BEGIN RECORDS PROVIDED

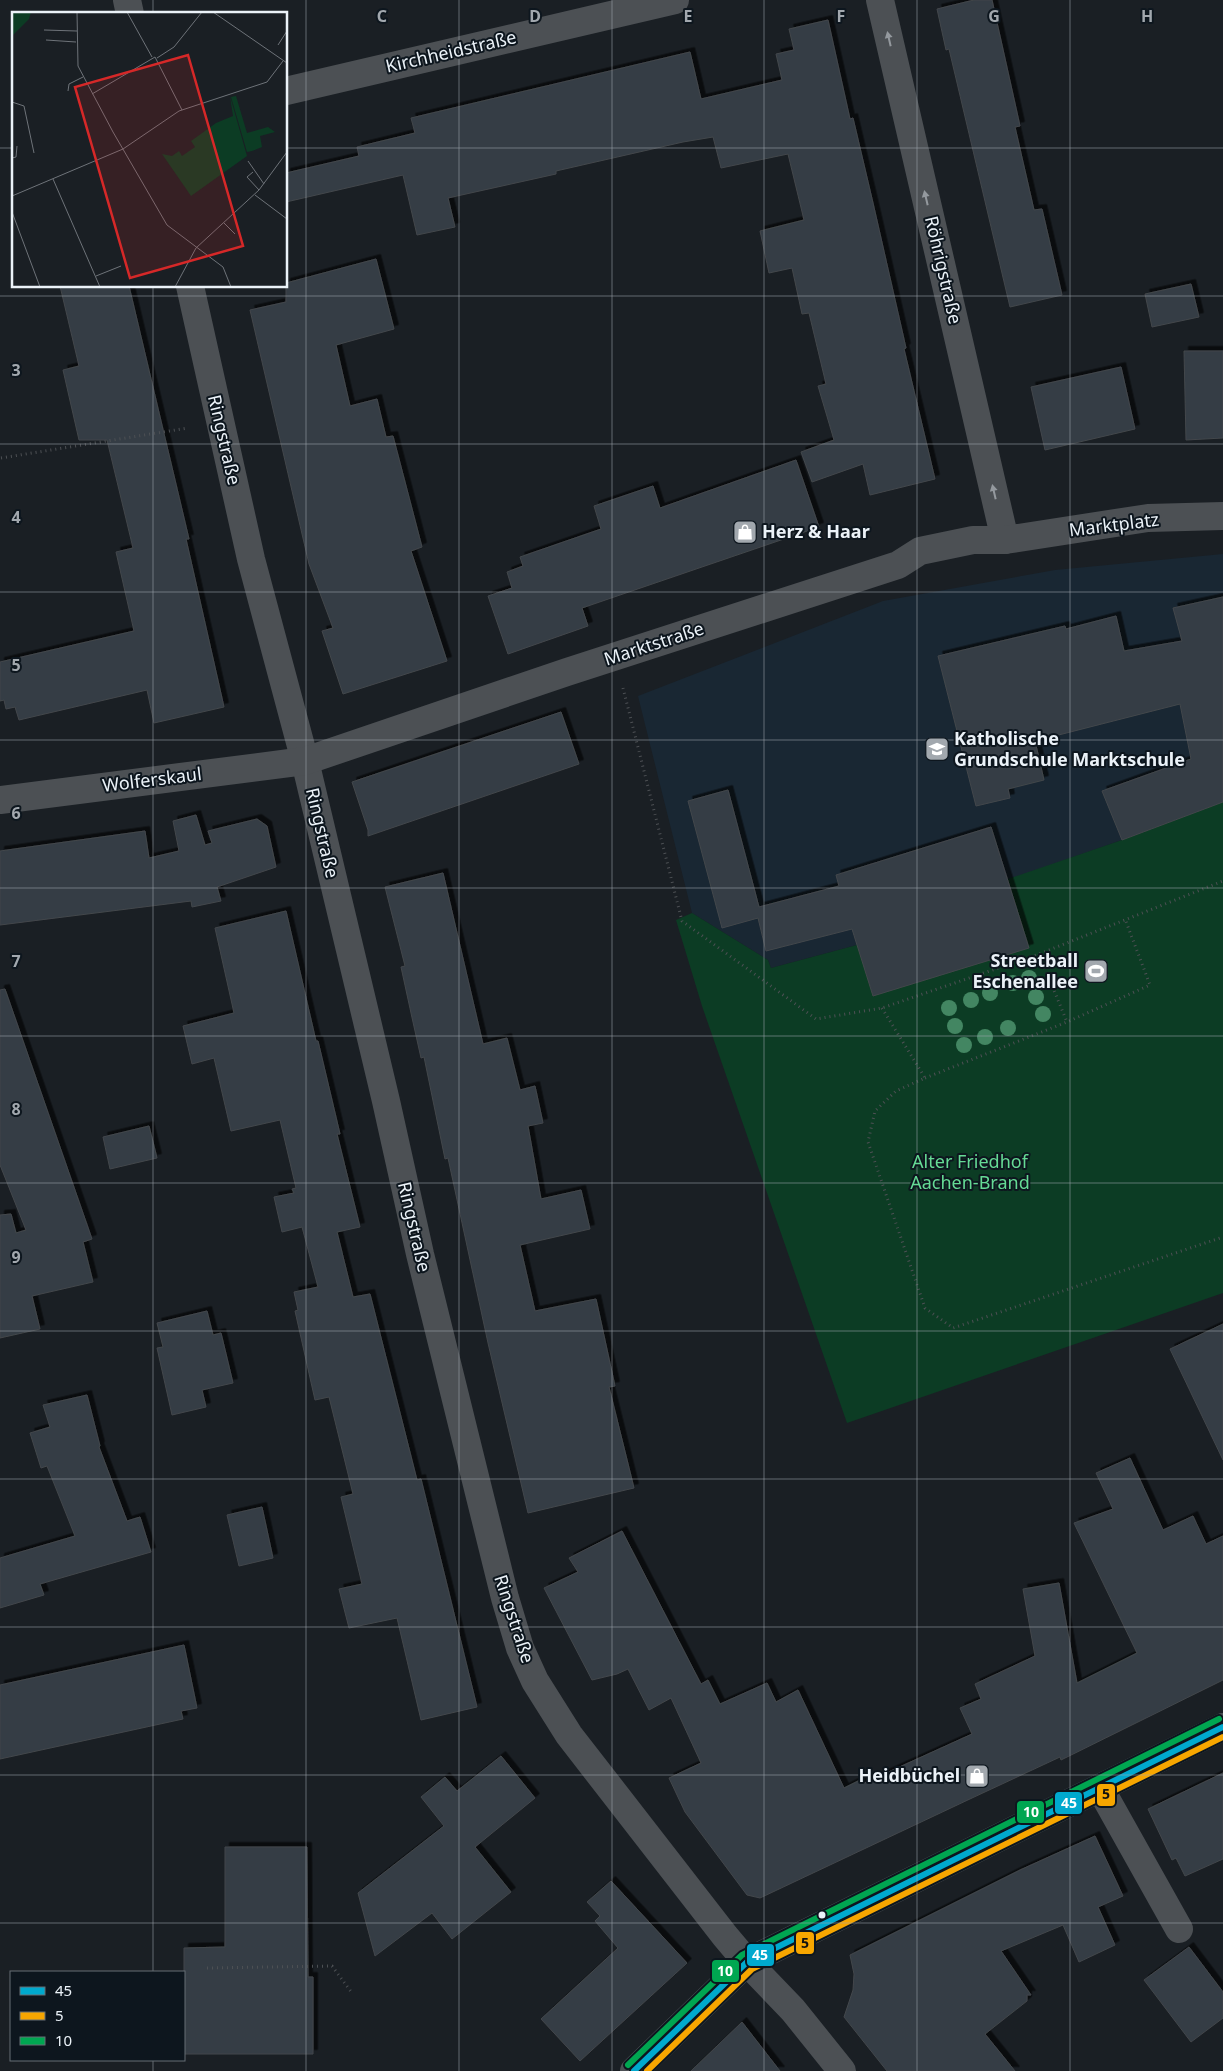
<svg xmlns="http://www.w3.org/2000/svg" width="1223" height="2071" font-family="'Noto Sans',sans-serif">
	<defs>
		<filter id="shadow"><feDropShadow dx="4.5" dy="-4.5" stdDeviation="0" flood-color="#0009"/></filter>
	</defs>
	<rect width="100%" height="100%" fill="#1a1f24"/>
	<polygon fill="#192733" points="1223,554 1223,802 1122,840 1008,880 1029,948 857,945 771,968 768,960 692,913 638,696 883,601 1055,570"/>
	<polygon fill="#0c3c24" points="1223,802 1223,1293 847,1423 702,1006 676,920 692,913 768,960 771,968 857,945 1029,948 1008,879 1122,840"/>
	<g fill="#343d45" stroke="#43474b" filter="url(#shadow)">
		<polygon points="974,0 992,0 1020,126 1015,127 1034,210 1042,209 1062,295 1010,307 949,49 946,50 937,9"/>
		<polygon points="828,20 850,119 853,118 873,203 906,348 904,349 935,479 870,495 863,464 812,482 801,452 834,440 818,386 826,384 809,313 802,314 792,268 769,273 760,231 804,220 788,154 721,168 713,137 683,142 556,171 556,174 448,198 455,227 417,235 403,175 286,202 286,173 359,156 357,147 415,133 411,118 690,52 701,99 782,80 776,54 794,50 789,29"/>
		<polygon points="376,259 394,329 336,345 350,406 377,399 386,437 393,436 422,547 411,551 447,661 343,694 322,631 333,628 309,564 250,310 286,302 286,283"/>
		<polygon points="1191,284 1199,317 1152,327 1145,294"/>
		<polygon points="60,286 129,286 189,539 186,539 224,707 154,723 147,690 19,720 15,707 6,709 4,700 0,701 0,662 134,631 116,552 133,548 107,440 79,440 63,370 79,366"/>
		<polygon points="1184,351 1223,351 1223,438 1186,440"/>
		<polygon points="1121,367 1135,429 1045,450 1031,387"/>
		<polygon points="796,460 819,527 582,608 588,626 508,654 488,596 512,588 507,572 523,566 520,557 601,529 594,506 653,486 660,508"/>
		<polygon points="1223,597 1223,802 1122,840 1102,791 1191,759 1180,704 1035,741 1044,780 1008,789 1010,798 976,806 938,656 1065,626 1066,629 1116,616 1124,651 1182,641 1173,608"/>
		<polygon points="561,712 579,764 368,836 368,830 352,782"/>
		<polygon points="728,790 759,907 839,886 836,875 991,827 1029,948 873,996 852,929 766,951 758,918 722,928 688,801"/>
		<polygon points="196,815 205,845 212,843 208,831 257,819 267,826 276,867 217,887 221,901 192,907 191,901 0,925 0,851 145,831 149,858 179,851 173,821"/>
		<polygon points="443,873 483,1044 507,1038 520,1090 535,1086 543,1123 528,1126 541,1199 581,1190 590,1229 520,1245 535,1311 596,1299 615,1386 609,1387 634,1488 528,1513 488,1343 448,1158 445,1159 424,1057 421,1058 411,1013 401,967 405,966 385,887"/>
		<polygon points="286,911 316,1041 318,1041 340,1134 337,1134 360,1227 337,1232 353,1297 370,1294 417,1480 421,1479 477,1707 421,1720 397,1618 349,1628 339,1589 362,1584 341,1497 353,1494 329,1397 315,1400 295,1311 298,1310 294,1292 318,1287 302,1227 282,1232 274,1197 294,1193 292,1189 296,1188 280,1120 231,1131 214,1058 192,1064 183,1026 234,1013 215,928"/>
		<polygon points="5,989 92,1239 83,1242 93,1282 32,1296 40,1329 0,1338 0,1215 11,1214 16,1233 26,1230 0,1165 0,990"/>
		<polygon points="149,1126 157,1158 110,1169 103,1137"/>
		<polygon points="207,1311 213,1335 221,1333 233,1383 202,1390 206,1407 172,1415 157,1348 163,1347 157,1323"/>
		<polygon points="1223,1324 1223,1460 1170,1349"/>
		<polygon points="87,1395 100,1446 99,1447 127,1521 140,1517 151,1552 40,1584 44,1595 0,1608 0,1558 75,1536 47,1466 41,1468 30,1433 50,1427 43,1405"/>
		<polygon points="1130,1458 1163,1530 1193,1516 1206,1544 1223,1536 1223,1680 1061,1760 1060,1757 972,1798 760,1898 747,1895 685,1812 669,1778 701,1763 671,1698 649,1710 628,1669 617,1674 592,1680 544,1588 578,1572 569,1558 622,1531 701,1684 708,1680 720,1704 767,1683 776,1702 798,1690 844,1788 860,1780 862,1784 972,1734 960,1708 981,1699 975,1684 1035,1656 1023,1589 1059,1583 1077,1683 1137,1653 1074,1523 1113,1509 1096,1473"/>
		<polygon points="262,1507 273,1558 239,1566 227,1515"/>
		<polygon points="184,1645 197,1708 181,1711 183,1719 0,1759 0,1685"/>
		<polygon points="501,1756 535,1798 475,1847 511,1892 452,1939 432,1913 375,1956 358,1893 444,1826 421,1797 445,1777 457,1791"/>
		<polygon points="1223,1773 1223,1859 1185,1876 1176,1858 1172,1860 1148,1809"/>
		<polygon points="1095,1836 1123,1896 1098,1907 1115,1945 1079,1962 1063,1925 1001,1951 1031,1995 1027,1995 1027,2001 985,2034 1015,2071 887,2071 844,2017 853,1990 854,1974 850,1955 1020,1870"/>
		<polygon points="225,1847 307,1847 308,1977 313,1977 313,2054 184,2054 184,1948 225,1947"/>
		<polygon points="611,1881 687,1963 580,2061 541,2019 618,1948 595,1921 600,1916 587,1902"/>
		<polygon points="1189,1947 1223,1992 1223,2018 1191,2042 1144,1980"/>
		<polygon points="742,2022 780,2071 691,2071"/>
	</g>
	<g fill="none" stroke-linecap="round" stroke-linejoin="round">
		<g stroke="#4d5054" stroke-width="3" stroke-dasharray="1 4" stroke-linecap="butt">
			<polyline points="1,458 188,428"/>
			<polyline points="623,688 682,921 816,1019 882,1008 1039,954 1223,881"/>
			<polyline points="1039,954 1067,1022"/>
			<polyline points="882,1008 925,1078 896,1091 875,1111 868,1142 925,1308 953,1328 1223,1237"/>
			<polyline points="925,1078 1067,1022 1150,985 1125,919"/>
			<polyline points="207,1968 332,1966 352,1993"/>
		</g>
		<g stroke="#4c5054" stroke-width="28">
			<polyline points="127,0 130,14"/>
			<polyline points="880,0 1005,540"/>
			<polyline points="286,91 675,0"/>
			<polyline points="190,286 251,559 305,761 386,1101 420,1254 505,1598 520,1648 535,1681 569,1735 725,1936 747,1962 793,2010 842,2071"/>
			<polyline points="0,800 305,761 567,672 898,565 920,551 973,540 1005,540 1148,518 1223,516"/>
			<polyline points="1100,1788 1179,1929"/>
			<polyline points="634,2071 747,1962 1223,1727"/>
		</g>
		<g stroke="#0d161e" stroke-width="10">
			<polyline id="bus-1" points="634,2071 747,1962 1223,1727"/>
		</g>
		<g stroke="#0d161e" stroke-width="10">
			<polyline id="bus-2" points="647,2071 752,1969 1223,1737"/>
		</g>
		<g stroke="#0d161e" stroke-width="10">
			<polyline id="bus-3" points="628,2065 742,1955 1219,1719"/>
		</g>
		<use href="#bus-1" stroke="#00a9ce" stroke-width="6"/>
		<use href="#bus-2" stroke="#f7a600" stroke-width="6"/>
		<use href="#bus-3" stroke="#00a651" stroke-width="6"/>
	</g>
	<g fill="#438662">
		<circle cx="1029" cy="978" r="8"/>
		<circle cx="1013" cy="983" r="8"/>
		<circle cx="990" cy="993" r="8"/>
		<circle cx="1036" cy="997" r="8"/>
		<circle cx="971" cy="1000" r="8"/>
		<circle cx="949" cy="1008" r="8"/>
		<circle cx="1043" cy="1014" r="8"/>
		<circle cx="955" cy="1026" r="8"/>
		<circle cx="1008" cy="1028" r="8"/>
		<circle cx="985" cy="1037" r="8"/>
		<circle cx="964" cy="1045" r="8"/>
	</g>
	<defs><path id="oneway-solid" d="M-6-.8H1V-3.2L6.5 0L1 3.2V.8H-6Z" transform="scale(1.25)"/></defs>
	<g fill="#94999e">
		<use href="#oneway-solid" transform="translate(889 39) rotate(-103)"/>
		<use href="#oneway-solid" transform="translate(926 198) rotate(-103)"/>
		<use href="#oneway-solid" transform="translate(994 492) rotate(-103)"/>
	</g>
	<path fill="none" stroke="#a2a8ae" stroke-width="1" stroke-opacity="0.55" d="M153,0v14M306,0v2071M459,0v2071M612,0v2071M764,0v2071M917,0v2071M1070,0v2071M0,148h14M286,148h937M153,286v1686M0,296h1223M0,444h1223M0,592h1223M0,740h1223M0,888h1223M0,1036h1223M0,1183h1223M0,1331h1223M0,1479h1223M0,1627h1223M0,1775h1223M0,1923h1223M153,2060v11"/>
	<defs>
		<g id="shop-square" transform="scale(1.25)"><rect x="-9" y="-9" width="18" height="18" rx="4" fill="#a2a8ae" stroke="#0d161e"/><path d="M-5-2.5h2.3a2.7 3.5 0 0 1 5.4 0H5L5.5 6h-11ZM-1.5-2.5h3a1.5 2.3 0 0 0-3 0Z" fill="#fff"/></g>
		<g id="school-square" transform="scale(1.25)"><rect x="-9" y="-9" width="18" height="18" rx="4" fill="#a2a8ae" stroke="#0d161e"/><path d="M0-5L7-2L0 1L-7-2ZM-4 1L0 2.5L4 1V4Q0 6-4 4Z" fill="#fff"/></g>
		<g id="stadium-square" transform="scale(1.25)"><rect x="-9" y="-9" width="18" height="18" rx="4" fill="#a2a8ae" stroke="#0d161e"/><path d="M0-5a6.5 5 0 1 0 0 10a6.5 5 0 1 0 0-10ZM-3.5-1.8h7v3.6h-7Z" fill="#fff"/></g>
	</defs>
	<g fill-rule="evenodd">
		<use href="#shop-square" x="745" y="532"/>
		<use href="#school-square" x="937" y="749"/>
		<use href="#stadium-square" x="1096" y="971"/>
		<use href="#shop-square" x="977" y="1776"/>
	</g>
	<circle fill="#ebf2f8" stroke="#0d161e" stroke-width="2" cx="822" cy="1915" r="4.5"/>
	<g text-anchor="middle" stroke-width="4" stroke-linejoin="round" paint-order="stroke">
		<g font-size="18" fill="#ebf2f8" stroke="#0d161e">
			<text transform="translate(451 52) rotate(-13)" y="6">Kirchheidstraße</text>
			<text transform="translate(943 270) rotate(77)" y="6">Röhrigstraße</text>
			<text transform="translate(224 440) rotate(77)" y="6">Ringstraße</text>
			<text transform="translate(1114 525) rotate(-7)" y="6">Marktplatz</text>
			<text transform="translate(654 644) rotate(-18)" y="6">Marktstraße</text>
			<text transform="translate(152 780) rotate(-7)" y="6">Wolferskaul</text>
			<text transform="translate(322 833) rotate(77)" y="6">Ringstraße</text>
			<text transform="translate(414 1227) rotate(77)" y="6">Ringstraße</text>
			<text transform="translate(514 1619) rotate(72)" y="6">Ringstraße</text>
		</g>
		<g font-size="18" font-weight="bold" fill="#ebf2f8" stroke="#0d161e" text-anchor="start">
			<text x="762" y="538">Herz &amp; Haar</text>
			<text x="954" y="745">Katholische<tspan x="954" dy="21">Grundschule Marktschule</tspan></text>
			<text x="1078" y="967" text-anchor="end">Streetball<tspan x="1078" dy="21">Eschenallee</tspan></text>
			<text x="960" y="1782" text-anchor="end">Heidbüchel</text>
		</g>
		<g font-size="18" fill="#65da95" stroke="#0d161e">
			<text x="970" y="1168">Alter Friedhof<tspan x="970" dy="21">Aachen-Brand</tspan></text>
		</g>
	</g>
	<g transform="translate(12 12)">
		<rect width="275" height="275" fill="#1a1f24"/>
		<path d="M0,0h19l-2,7 -17,17zM218,84l17,60 -56,40 -29,-42 10,2 7,-5 3,5 13,-9 -4,-6 25,-18 17,-7zM224,84l11,37 21,-6 7,5 -15,4 2,11 -10,4 -5,1 -16,-55z" fill="#0c3c24"/>
		<path fill="none" stroke="#6e7379" stroke-width="1" d="M65,0l1,54 35,66 54,93 56,42 8,20M115,0l25,45M201,0l74,51M32,18l33,1M34,28l30,2M266,33l9,-14M145,46l17,-11 28,-35M56,79l1,-7 14,-7M80,82l63,-37 27,53M0,90l12,4 10,47M0,146l4,-1 1,-11M236,149l16,23M241,160l-6,5 12,13M41,167l47,108M243,183l32,24M0,184l111,-47 56,-38 88,-29 16,-21M0,200l28,75M212,211l11,11M84,264l25,-10M163,275l21,-39 63,-58 28,-38"/>
		<path fill="#d62828" fill-opacity="0.15" stroke="#d62828" stroke-width="2.5" d="M176,43l55,191 -113,32 -55,-191z"/>
		<rect width="275" height="275" fill="none" stroke="#ebf2f8" stroke-width="2.5"/>
	</g>
	<g font-size="16" text-anchor="middle" font-weight="bold" fill="#a2a8ae" stroke="#0d161e" stroke-width="4" stroke-linejoin="round" paint-order="stroke">
		<text x="382" y="22">C</text>
		<text x="535" y="22">D</text>
		<text x="688" y="22">E</text>
		<text x="841" y="22">F</text>
		<text x="994" y="22">G</text>
		<text x="1147" y="22">H</text>
		<text x="16" y="376">3</text>
		<text x="16" y="523">4</text>
		<text x="16" y="671">5</text>
		<text x="16" y="819">6</text>
		<text x="16" y="967">7</text>
		<text x="16" y="1115">8</text>
		<text x="16" y="1263">9</text>
	</g>
	<g stroke="#0d161e" stroke-width="2">
		<rect x="1096" y="1783" width="20" height="24" rx="5" fill="#f7a600"/>
		<rect x="1054" y="1791" width="29" height="24" rx="5" fill="#00a9ce"/>
		<rect x="1016" y="1800" width="29" height="24" rx="5" fill="#00a651"/>
		<rect x="795" y="1931" width="20" height="24" rx="5" fill="#f7a600"/>
		<rect x="746" y="1943" width="29" height="24" rx="5" fill="#00a9ce"/>
		<rect x="711" y="1959" width="29" height="24" rx="5" fill="#00a651"/>
	</g>
	<g font-size="14" text-anchor="middle" font-weight="bold" fill="#fff">
		<text x="1069" y="1808">45</text>
		<text x="1031" y="1817">10</text>
		<text x="760" y="1960">45</text>
		<text x="725" y="1976">10</text>
	</g>
	<g font-size="14" text-anchor="middle" font-weight="bold" fill="#111">
		<text x="1106" y="1799">5</text>
		<text x="805" y="1948">5</text>
	</g>
	<rect x="10" y="1971" width="175" height="90" fill="#0d161e" stroke="#666e75"/>
	<rect x="20" y="1987" width="25" height="8" fill="#00a9ce" stroke="#666e75"/>
	<text x="55" y="1996" font-size="15" fill="#ebf2f8">45</text>
	<rect x="20" y="2012" width="25" height="8" fill="#f7a600" stroke="#666e75"/>
	<text x="55" y="2021" font-size="15" fill="#ebf2f8">5</text>
	<rect x="20" y="2037" width="25" height="8" fill="#00a651" stroke="#666e75"/>
	<text x="55" y="2046" font-size="15" fill="#ebf2f8">10</text>
</svg>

END RECORDS PROVIDED

**EXERCISE GOAL:**
In the entries above, please find the line with "100,1446 99,1447 127,1521" and the line with "1163,1530 1193,1516 1206,1544", then write out exactly those two lines and every line between them, and nothing more.

**SOLUTION FOR THIS EXERCISE:**
		<polygon points="87,1395 100,1446 99,1447 127,1521 140,1517 151,1552 40,1584 44,1595 0,1608 0,1558 75,1536 47,1466 41,1468 30,1433 50,1427 43,1405"/>
		<polygon points="1130,1458 1163,1530 1193,1516 1206,1544 1223,1536 1223,1680 1061,1760 1060,1757 972,1798 760,1898 747,1895 685,1812 669,1778 701,1763 671,1698 649,1710 628,1669 617,1674 592,1680 544,1588 578,1572 569,1558 622,1531 701,1684 708,1680 720,1704 767,1683 776,1702 798,1690 844,1788 860,1780 862,1784 972,1734 960,1708 981,1699 975,1684 1035,1656 1023,1589 1059,1583 1077,1683 1137,1653 1074,1523 1113,1509 1096,1473"/>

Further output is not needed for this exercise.